The refinery has previously held stakes by entities like the Nigerian National Petroleum Corporation (NNPC). However, Dangote revealed on Sunday that the state-owned company holds only a 7.2% stake in the refinery, not the 20% that was previously reported.
The Dangote Refinery, positioned as Africa’s largest oil refinery and the world’s largest single-train facility, is poised to transform Nigeria’s oil industry. Situated in the Lekki Free Trade Zone, this state-of-the-art facility boasts a production capacity of 650,000 barrels per day (bpd).
The refinery includes a 900 ktpa polypropylene plant, a 36 ktpa sulfur plant, and a 585 ktpa carbon black production unit. It features a total storage capacity of 4.5 billion liters, ensuring Nigeria’s crude and gasoline requirements for 20 and 15 days, respectively.
After completing its test run in January 2024, the refinery transitioned to steady-state production by March 2024. Production is set to increase to 500,000 bpd by August 2024, 550,000 bpd by the end of the year, and reach its full capacity of 650,000 bpd by the first quarter of 2025. Gasoline production is expected to commence in July 2024, with sales starting in August. The annual revenue from the refinery is projected to exceed $26 billion.

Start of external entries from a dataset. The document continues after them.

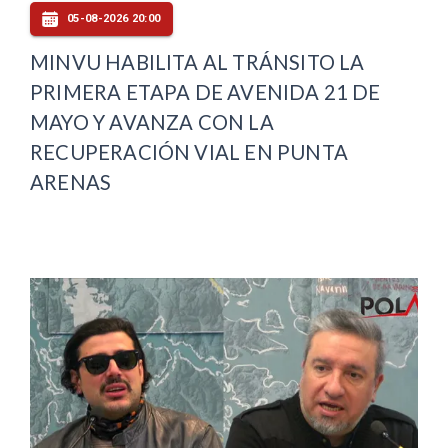
05-08-2026 20:00
MINVU HABILITA AL TRÁNSITO LA
PRIMERA ETAPA DE AVENIDA 21 DE
MAYO Y AVANZA CON LA
RECUPERACIÓN VIAL EN PUNTA
ARENAS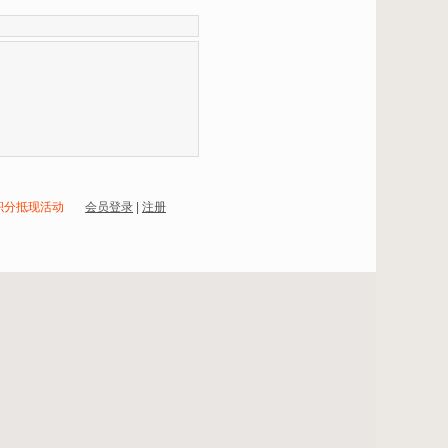
积分抵现活动
会员登录
|
注册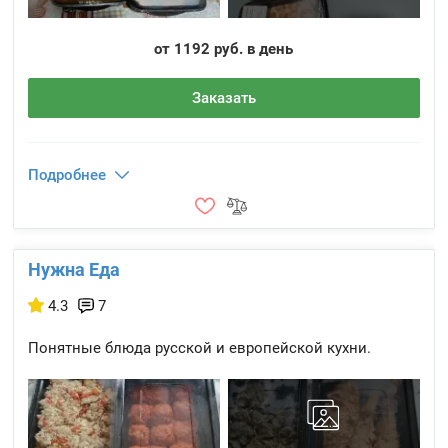
от 1192 руб. в день
Заказать
Подробнее
Нужна Еда
4.3
7
Понятные блюда русской и европейской кухни.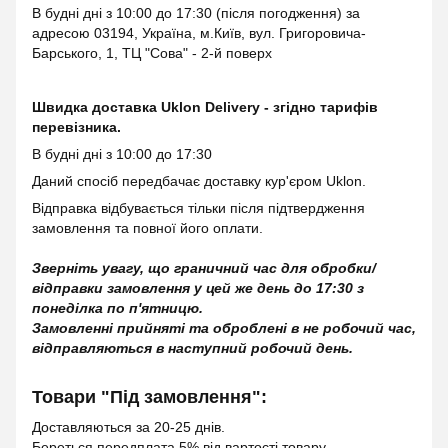
В будні дні з 10:00 до 17:30 (після погодження) за
адресою 03194, Україна, м.Київ, вул. Григоровича-
Барського, 1, ТЦ "Сова" - 2-й поверх
Швидка доставка Uklon Delivery - згідно тарифів
перевізника.
В будні дні з 10:00 до 17:30
Даний спосіб передбачає доставку кур'єром Uklon.
Відправка відбувається тільки після підтвердження
замовлення та повної його оплати.
Зверніть увагу, що граничний час для обробки/
відправки замовлення у цей же день до 17:30 з
понеділка по п'ятницю.
Замовленні прийняті та оброблені в не робочий час,
відправляються в наступний робочий день.
Товари "Під замовлення":
Доставляються за 20-25 днів.
Береться передплата 5% від вартості товару.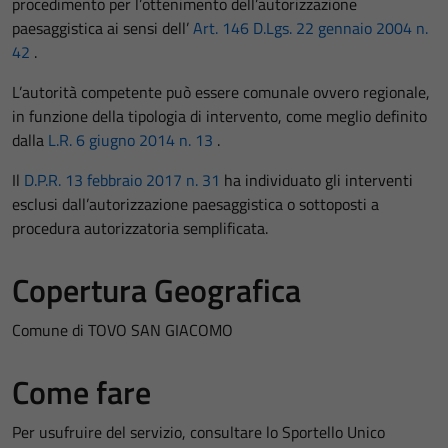
procedimento per l’ottenimento dell’autorizzazione
paesaggistica ai sensi dell’
Art. 146 D.Lgs. 22 gennaio 2004 n.
42
.
L’autorità competente può essere comunale ovvero regionale,
in funzione della tipologia di intervento, come meglio definito
dalla
L.R. 6 giugno 2014 n. 13
.
Il
D.P.R. 13 febbraio 2017 n. 31
ha individuato gli interventi
esclusi dall’autorizzazione paesaggistica o sottoposti a
procedura autorizzatoria semplificata.
Copertura Geografica
Comune di TOVO SAN GIACOMO
Come fare
Per usufruire del servizio, consultare lo Sportello Unico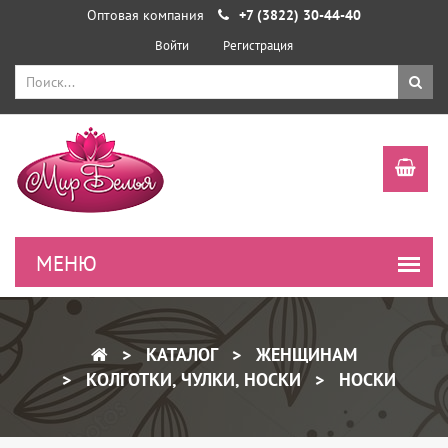
Оптовая компания
+7 (3822) 30-44-40
Войти
Регистрация
КАТАЛОГ
ЖЕНЩИНАМ
КОЛГОТКИ, ЧУЛКИ, НОСКИ
НОСКИ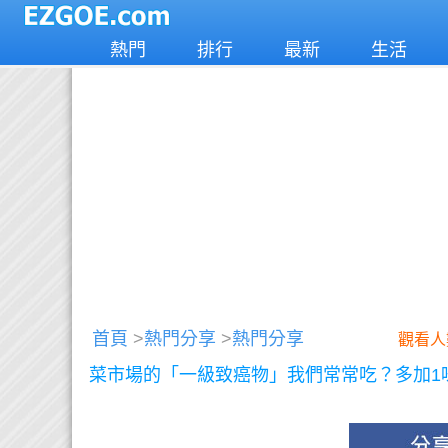
熱門
排行
最新
生活
首頁
>
熱門分享
>
熱門分享
觀看人
菜市場的「一級致癌物」我們常常吃？多加1味讓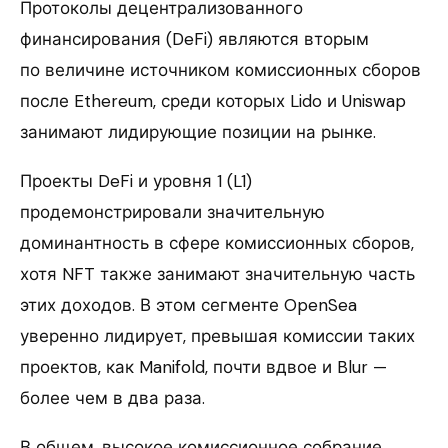
Протоколы децентрализованного
финансирования (DeFi) являются вторым
по величине источником комиссионных сборов
после Ethereum, среди которых Lido и Uniswap
занимают лидирующие позиции на рынке.
Проекты DeFi и уровня 1 (L1)
продемонстрировали значительную
доминантность в сфере комиссионных сборов,
хотя NFT также занимают значительную часть
этих доходов. В этом сегменте OpenSea
уверенно лидирует, превышая комиссии таких
проектов, как Manifold, почти вдвое и Blur —
более чем в два раза.
В общем, высокое комиссионное собрание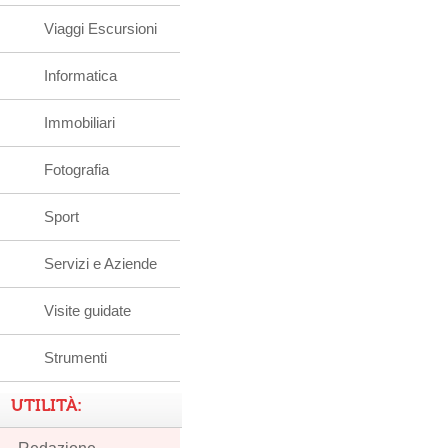
Viaggi Escursioni
Informatica
Immobiliari
Fotografia
Sport
Servizi e Aziende
Visite guidate
Strumenti
UTILITÀ: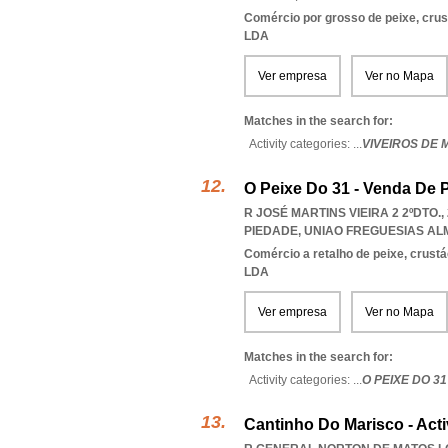
Comércio por grosso de peixe, cru
LDA
Ver empresa
Ver no Mapa
Matches in the search for:
Activity categories: ...
VIVEIROS DE
O Peixe Do 31 - Venda De 
R JOSÉ MARTINS VIEIRA 2 2ºDTO.
PIEDADE
,
UNIAO FREGUESIAS AL
Comércio a retalho de peixe, crus
LDA
Ver empresa
Ver no Mapa
Matches in the search for:
Activity categories: ...
O PEIXE DO 3
Cantinho Do Marisco - Acti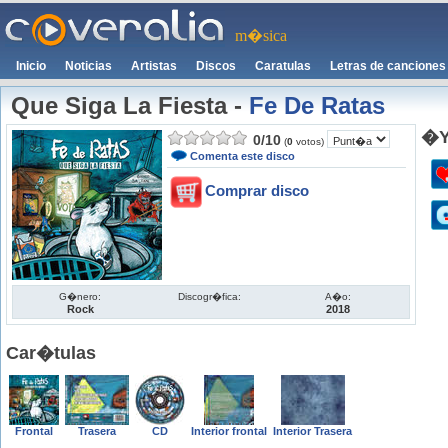
m�sica
Inicio
Noticias
Artistas
Discos
Caratulas
Letras de canciones
Que Siga La Fiesta
-
Fe De Ratas
�Y
0
/
10
(
0
votos)
Comenta este disco
Comprar disco
G�nero:
Discogr�fica:
A�o:
Rock
2018
Car�tulas
Frontal
Trasera
CD
Interior frontal
Interior Trasera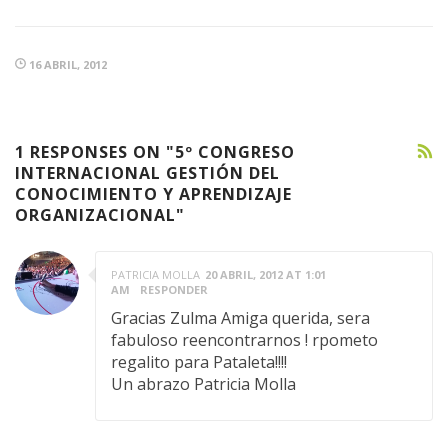
16 ABRIL, 2012
1 RESPONSES ON "5º CONGRESO
INTERNACIONAL GESTIÓN DEL
CONOCIMIENTO Y APRENDIZAJE
ORGANIZACIONAL"
PATRICIA MOLLA
20 ABRIL, 2012 AT 1:01
AM
RESPONDER
Gracias Zulma Amiga querida, sera
fabuloso reencontrarnos ! rpometo
regalito para Pataleta!!!!
Un abrazo Patricia Molla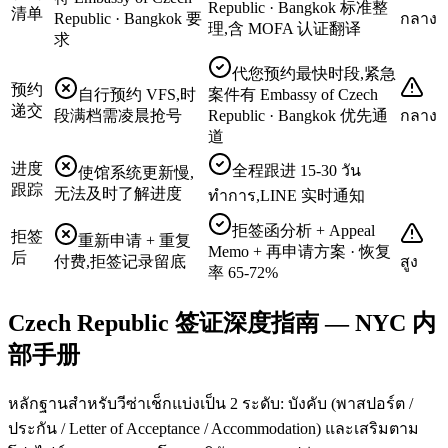
Republic · Bangkok 标准整
清单
Republic · Bangkok 要
กลาง
理,含 MOFA 认证翻译
求
代您预约最快时段,紧急
预约
自行预约 VFS,时
案件有 Embassy of Czech
递交
段满档需凌晨抢号
Republic · Bangkok 优先通
กลาง
道
进度
全程跟进 15-30 วัน
使馆系统更新慢,
跟踪
无法及时了解进度
ทำการ,LINE 实时通知
拒签函分析 + Appeal
拒签
重新申请 + 重复
Memo + 再申请方案 · 恢复
后
付费,拒签记录留底
สูง
率 65-72%
Czech Republic 签证深度指南 — NYC 内
部手册
หลักฐานสำหรับวีซ่าเช็กแบ่งเป็น 2 ระดับ: บังคับ (พาสปอร์ต /
ประกัน / Letter of Acceptance / Accommodation) และเสริมตาม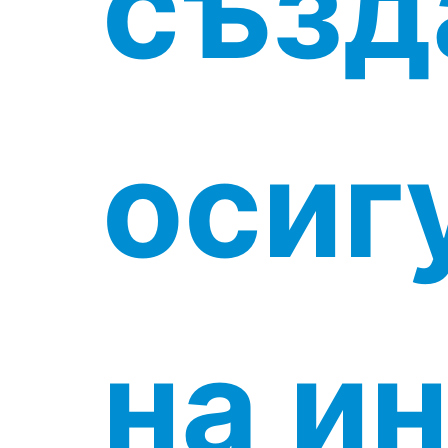
създ
осиг
на и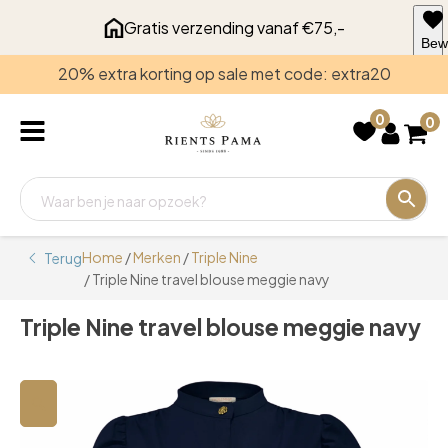
Gratis verzending vanaf €75,-
Bew
voo
20% extra korting op sale met code: extra20
late
0
0
Home
/
Merken
/
Triple Nine
Terug
/ Triple Nine travel blouse meggie navy
Triple Nine travel blouse meggie navy
🔍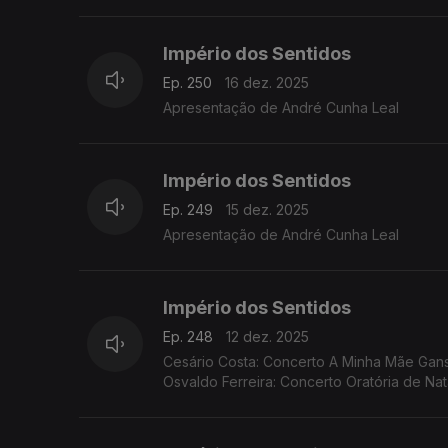
Império dos Sentidos
Ep. 250
16 dez. 2025
Apresentação de André Cunha Leal
Império dos Sentidos
Ep. 249
15 dez. 2025
Apresentação de André Cunha Leal
Império dos Sentidos
Ep. 248
12 dez. 2025
Cesário Costa: Concerto A Minha Mãe Ganso 
Osvaldo Ferreira: Concerto Oratória de Na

Crude Oil Supply Challenges
Despite its advanced infrastructure and ambitious targets, the Dangote Refinery faces a significant hurdle: securing a consistent supply of crude oil. The inability of the NNPC to provide adequate crude has forced the refinery to look beyond Nigerian borders. As a result, the Dangote Refinery has begun sourcing crude oil from international markets, including the United States, Brazil, and other countries.
However, sourcing crude oil from international markets has logistical and financial implications for the refinery. While the refinery is expected to reduce the cost of petroleum products in the country, analysts have warned that importing crude oil means higher transportation costs and longer lead times, which can disrupt production schedules and increase the overall cost of refining. These additional costs are likely to be passed on to consumers, potentially impacting the price of petroleum products in Nigeria.
Moreover, analysts have pointed out that relying on international crude suppliers exposes the refinery to global market fluctuations and geopolitical risks. Any disruption in supply chains, such as political instability in supplier countries or changes in international trade policies, could adversely affect the refinery’s operations.
In response to these challenges, the Dangote Refinery has made strategic adjustments to its operations. The facility’s configuration has been optimized to minimize the production of low-value products and maximize the output of more profitable crudes and products. This flexibility allows the refinery to adjust its production based on the quality and cost of the crude oil available, thereby enhancing its economic viability.
Additionally, the large-scale operation of the refinery helps to reduce production costs and enables it to serve a vast market efficiently. By leveraging economies of scale, the Dangote Refinery aims to maintain competitive pricing despite the higher costs associated with importing crude oil.
The listing of the refinery and its associated businesses on the stock exchange is expected to provide a significant boost to the company’s capital base. The influx of investment from public shareholders is expected to enable the refinery to expand its operations, invest in new technologies, and possibly secure more stable sources of crude oil in the long term.